===== INFORMATION GIVEN

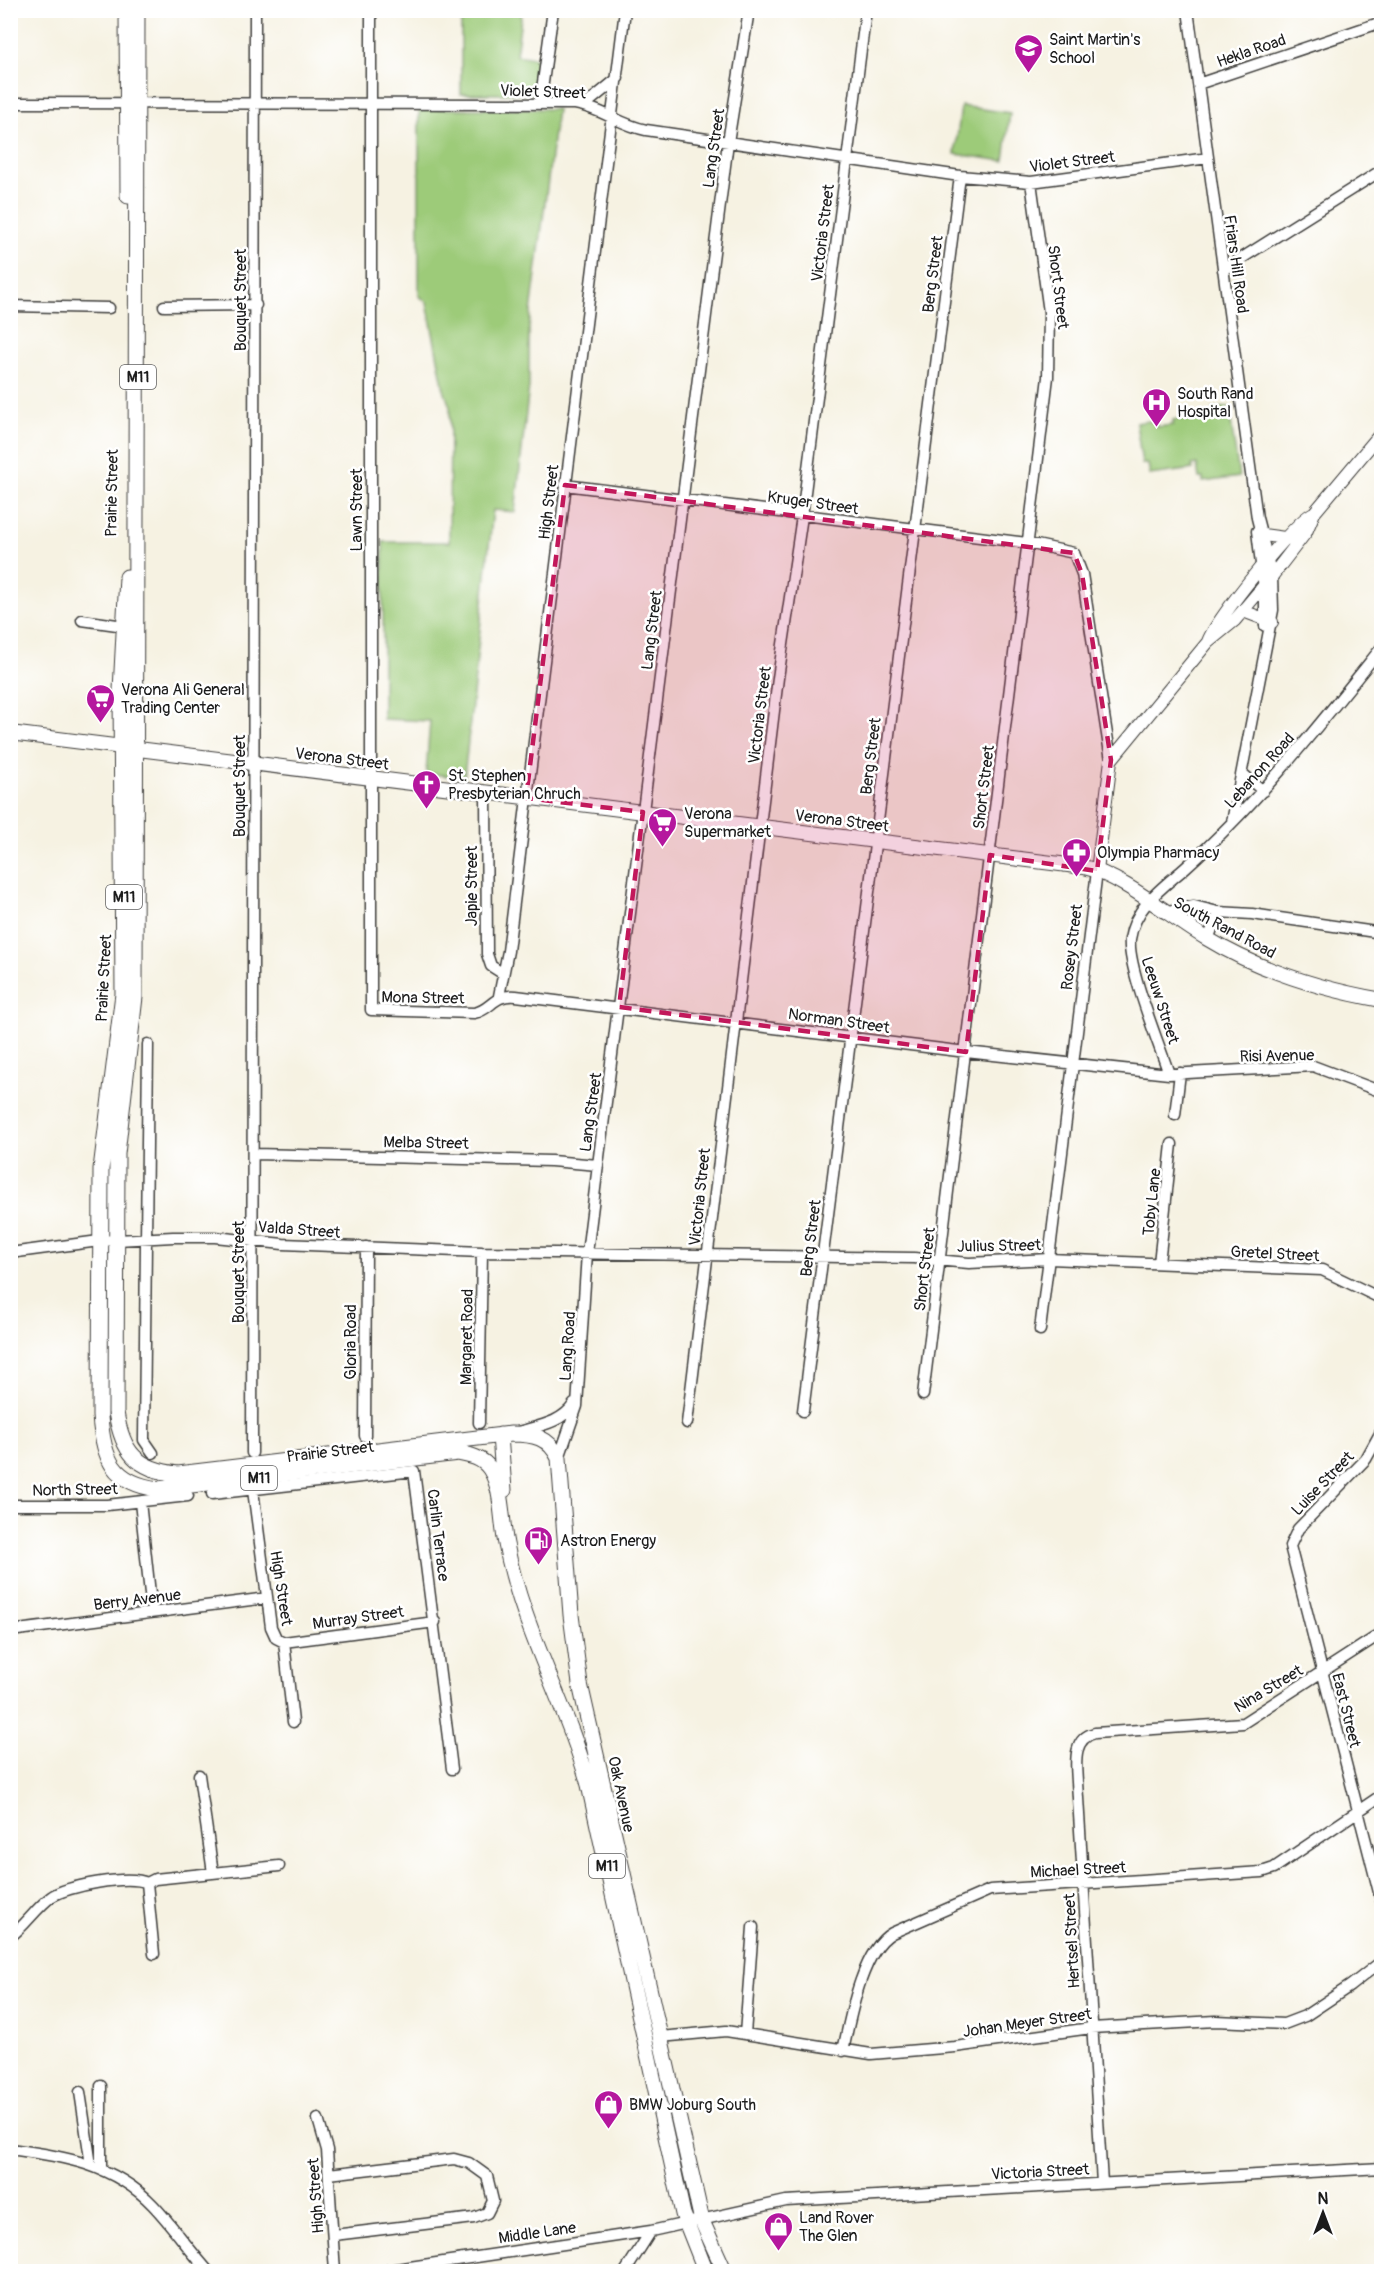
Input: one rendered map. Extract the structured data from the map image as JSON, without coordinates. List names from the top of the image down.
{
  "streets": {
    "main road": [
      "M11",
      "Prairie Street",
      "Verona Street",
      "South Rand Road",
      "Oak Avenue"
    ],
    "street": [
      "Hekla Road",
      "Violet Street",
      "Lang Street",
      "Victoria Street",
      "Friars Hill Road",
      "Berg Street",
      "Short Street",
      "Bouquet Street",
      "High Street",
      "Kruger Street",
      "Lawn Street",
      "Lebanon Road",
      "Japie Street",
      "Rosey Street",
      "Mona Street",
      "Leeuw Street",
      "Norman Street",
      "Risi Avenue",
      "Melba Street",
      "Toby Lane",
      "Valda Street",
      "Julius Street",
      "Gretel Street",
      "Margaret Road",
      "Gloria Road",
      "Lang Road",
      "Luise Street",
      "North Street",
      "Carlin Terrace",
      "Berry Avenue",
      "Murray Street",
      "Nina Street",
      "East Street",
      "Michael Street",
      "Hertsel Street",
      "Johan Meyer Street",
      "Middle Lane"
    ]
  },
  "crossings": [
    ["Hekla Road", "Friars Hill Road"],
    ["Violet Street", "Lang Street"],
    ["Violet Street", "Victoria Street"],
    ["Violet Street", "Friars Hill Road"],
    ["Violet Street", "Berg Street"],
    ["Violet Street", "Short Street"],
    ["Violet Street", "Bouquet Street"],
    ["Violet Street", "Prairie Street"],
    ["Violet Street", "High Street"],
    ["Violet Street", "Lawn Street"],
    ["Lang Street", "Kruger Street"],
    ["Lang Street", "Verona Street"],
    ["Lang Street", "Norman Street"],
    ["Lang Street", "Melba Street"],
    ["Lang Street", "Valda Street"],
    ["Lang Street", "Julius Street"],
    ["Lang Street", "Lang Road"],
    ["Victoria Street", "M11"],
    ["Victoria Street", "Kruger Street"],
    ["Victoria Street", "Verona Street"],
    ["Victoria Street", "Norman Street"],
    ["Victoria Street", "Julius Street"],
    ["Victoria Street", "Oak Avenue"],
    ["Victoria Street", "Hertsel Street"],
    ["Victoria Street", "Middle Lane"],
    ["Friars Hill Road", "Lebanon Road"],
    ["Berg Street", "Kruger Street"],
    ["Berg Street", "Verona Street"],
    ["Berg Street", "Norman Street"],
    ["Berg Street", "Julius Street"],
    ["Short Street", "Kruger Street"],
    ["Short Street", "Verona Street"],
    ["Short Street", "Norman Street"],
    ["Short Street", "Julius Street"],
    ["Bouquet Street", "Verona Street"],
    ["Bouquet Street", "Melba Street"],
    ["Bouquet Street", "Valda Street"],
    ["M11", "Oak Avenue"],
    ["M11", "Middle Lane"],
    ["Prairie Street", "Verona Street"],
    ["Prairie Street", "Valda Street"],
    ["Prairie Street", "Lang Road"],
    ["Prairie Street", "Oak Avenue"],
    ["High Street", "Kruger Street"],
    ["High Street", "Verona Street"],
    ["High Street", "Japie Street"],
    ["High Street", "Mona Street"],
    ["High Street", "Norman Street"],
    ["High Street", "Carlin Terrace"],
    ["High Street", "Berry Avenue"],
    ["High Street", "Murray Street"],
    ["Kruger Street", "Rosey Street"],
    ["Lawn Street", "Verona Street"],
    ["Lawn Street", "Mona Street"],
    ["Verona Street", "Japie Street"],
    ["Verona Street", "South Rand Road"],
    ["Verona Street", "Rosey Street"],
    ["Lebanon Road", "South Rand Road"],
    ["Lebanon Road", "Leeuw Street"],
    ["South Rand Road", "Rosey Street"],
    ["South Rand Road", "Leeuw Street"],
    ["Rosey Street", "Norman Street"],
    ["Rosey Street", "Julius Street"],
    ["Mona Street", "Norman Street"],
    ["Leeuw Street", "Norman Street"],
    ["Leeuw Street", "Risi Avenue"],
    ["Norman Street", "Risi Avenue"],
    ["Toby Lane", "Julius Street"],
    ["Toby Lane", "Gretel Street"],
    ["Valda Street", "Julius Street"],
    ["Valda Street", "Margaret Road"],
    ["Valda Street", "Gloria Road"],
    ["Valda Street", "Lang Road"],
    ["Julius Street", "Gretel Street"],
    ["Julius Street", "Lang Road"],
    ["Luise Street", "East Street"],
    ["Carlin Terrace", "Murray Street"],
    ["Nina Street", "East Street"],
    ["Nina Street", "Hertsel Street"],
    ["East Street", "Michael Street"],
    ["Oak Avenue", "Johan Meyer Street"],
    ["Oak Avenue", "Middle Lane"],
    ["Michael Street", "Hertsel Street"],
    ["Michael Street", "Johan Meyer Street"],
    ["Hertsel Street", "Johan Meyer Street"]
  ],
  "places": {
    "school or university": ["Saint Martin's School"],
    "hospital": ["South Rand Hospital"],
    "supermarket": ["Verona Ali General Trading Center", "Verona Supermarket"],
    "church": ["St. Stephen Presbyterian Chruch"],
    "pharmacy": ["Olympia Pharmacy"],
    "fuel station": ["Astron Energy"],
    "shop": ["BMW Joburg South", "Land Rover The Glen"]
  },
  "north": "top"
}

==========

INSTRUCTIONS FOR THE TASK:
Retype the entries word for word. Omit any images.

ANSWER TO THE EXERCISE:
Input: one rendered map. Extract the structured data from the map image as JSON, without coordinates. List names from the top of the image down.
{
  "streets": {
    "main road": [
      "M11",
      "Prairie Street",
      "Verona Street",
      "South Rand Road",
      "Oak Avenue"
    ],
    "street": [
      "Hekla Road",
      "Violet Street",
      "Lang Street",
      "Victoria Street",
      "Friars Hill Road",
      "Berg Street",
      "Short Street",
      "Bouquet Street",
      "High Street",
      "Kruger Street",
      "Lawn Street",
      "Lebanon Road",
      "Japie Street",
      "Rosey Street",
      "Mona Street",
      "Leeuw Street",
      "Norman Street",
      "Risi Avenue",
      "Melba Street",
      "Toby Lane",
      "Valda Street",
      "Julius Street",
      "Gretel Street",
      "Margaret Road",
      "Gloria Road",
      "Lang Road",
      "Luise Street",
      "North Street",
      "Carlin Terrace",
      "Berry Avenue",
      "Murray Street",
      "Nina Street",
      "East Street",
      "Michael Street",
      "Hertsel Street",
      "Johan Meyer Street",
      "Middle Lane"
    ]
  },
  "crossings": [
    ["Hekla Road", "Friars Hill Road"],
    ["Violet Street", "Lang Street"],
    ["Violet Street", "Victoria Street"],
    ["Violet Street", "Friars Hill Road"],
    ["Violet Street", "Berg Street"],
    ["Violet Street", "Short Street"],
    ["Violet Street", "Bouquet Street"],
    ["Violet Street", "Prairie Street"],
    ["Violet Street", "High Street"],
    ["Violet Street", "Lawn Street"],
    ["Lang Street", "Kruger Street"],
    ["Lang Street", "Verona Street"],
    ["Lang Street", "Norman Street"],
    ["Lang Street", "Melba Street"],
    ["Lang Street", "Valda Street"],
    ["Lang Street", "Julius Street"],
    ["Lang Street", "Lang Road"],
    ["Victoria Street", "M11"],
    ["Victoria Street", "Kruger Street"],
    ["Victoria Street", "Verona Street"],
    ["Victoria Street", "Norman Street"],
    ["Victoria Street", "Julius Street"],
    ["Victoria Street", "Oak Avenue"],
    ["Victoria Street", "Hertsel Street"],
    ["Victoria Street", "Middle Lane"],
    ["Friars Hill Road", "Lebanon Road"],
    ["Berg Street", "Kruger Street"],
    ["Berg Street", "Verona Street"],
    ["Berg Street", "Norman Street"],
    ["Berg Street", "Julius Street"],
    ["Short Street", "Kruger Street"],
    ["Short Street", "Verona Street"],
    ["Short Street", "Norman Street"],
    ["Short Street", "Julius Street"],
    ["Bouquet Street", "Verona Street"],
    ["Bouquet Street", "Melba Street"],
    ["Bouquet Street", "Valda Street"],
    ["M11", "Oak Avenue"],
    ["M11", "Middle Lane"],
    ["Prairie Street", "Verona Street"],
    ["Prairie Street", "Valda Street"],
    ["Prairie Street", "Lang Road"],
    ["Prairie Street", "Oak Avenue"],
    ["High Street", "Kruger Street"],
    ["High Street", "Verona Street"],
    ["High Street", "Japie Street"],
    ["High Street", "Mona Street"],
    ["High Street", "Norman Street"],
    ["High Street", "Carlin Terrace"],
    ["High Street", "Berry Avenue"],
    ["High Street", "Murray Street"],
    ["Kruger Street", "Rosey Street"],
    ["Lawn Street", "Verona Street"],
    ["Lawn Street", "Mona Street"],
    ["Verona Street", "Japie Street"],
    ["Verona Street", "South Rand Road"],
    ["Verona Street", "Rosey Street"],
    ["Lebanon Road", "South Rand Road"],
    ["Lebanon Road", "Leeuw Street"],
    ["South Rand Road", "Rosey Street"],
    ["South Rand Road", "Leeuw Street"],
    ["Rosey Street", "Norman Street"],
    ["Rosey Street", "Julius Street"],
    ["Mona Street", "Norman Street"],
    ["Leeuw Street", "Norman Street"],
    ["Leeuw Street", "Risi Avenue"],
    ["Norman Street", "Risi Avenue"],
    ["Toby Lane", "Julius Street"],
    ["Toby Lane", "Gretel Street"],
    ["Valda Street", "Julius Street"],
    ["Valda Street", "Margaret Road"],
    ["Valda Street", "Gloria Road"],
    ["Valda Street", "Lang Road"],
    ["Julius Street", "Gretel Street"],
    ["Julius Street", "Lang Road"],
    ["Luise Street", "East Street"],
    ["Carlin Terrace", "Murray Street"],
    ["Nina Street", "East Street"],
    ["Nina Street", "Hertsel Street"],
    ["East Street", "Michael Street"],
    ["Oak Avenue", "Johan Meyer Street"],
    ["Oak Avenue", "Middle Lane"],
    ["Michael Street", "Hertsel Street"],
    ["Michael Street", "Johan Meyer Street"],
    ["Hertsel Street", "Johan Meyer Street"]
  ],
  "places": {
    "school or university": ["Saint Martin's School"],
    "hospital": ["South Rand Hospital"],
    "supermarket": ["Verona Ali General Trading Center", "Verona Supermarket"],
    "church": ["St. Stephen Presbyterian Chruch"],
    "pharmacy": ["Olympia Pharmacy"],
    "fuel station": ["Astron Energy"],
    "shop": ["BMW Joburg South", "Land Rover The Glen"]
  },
  "north": "top"
}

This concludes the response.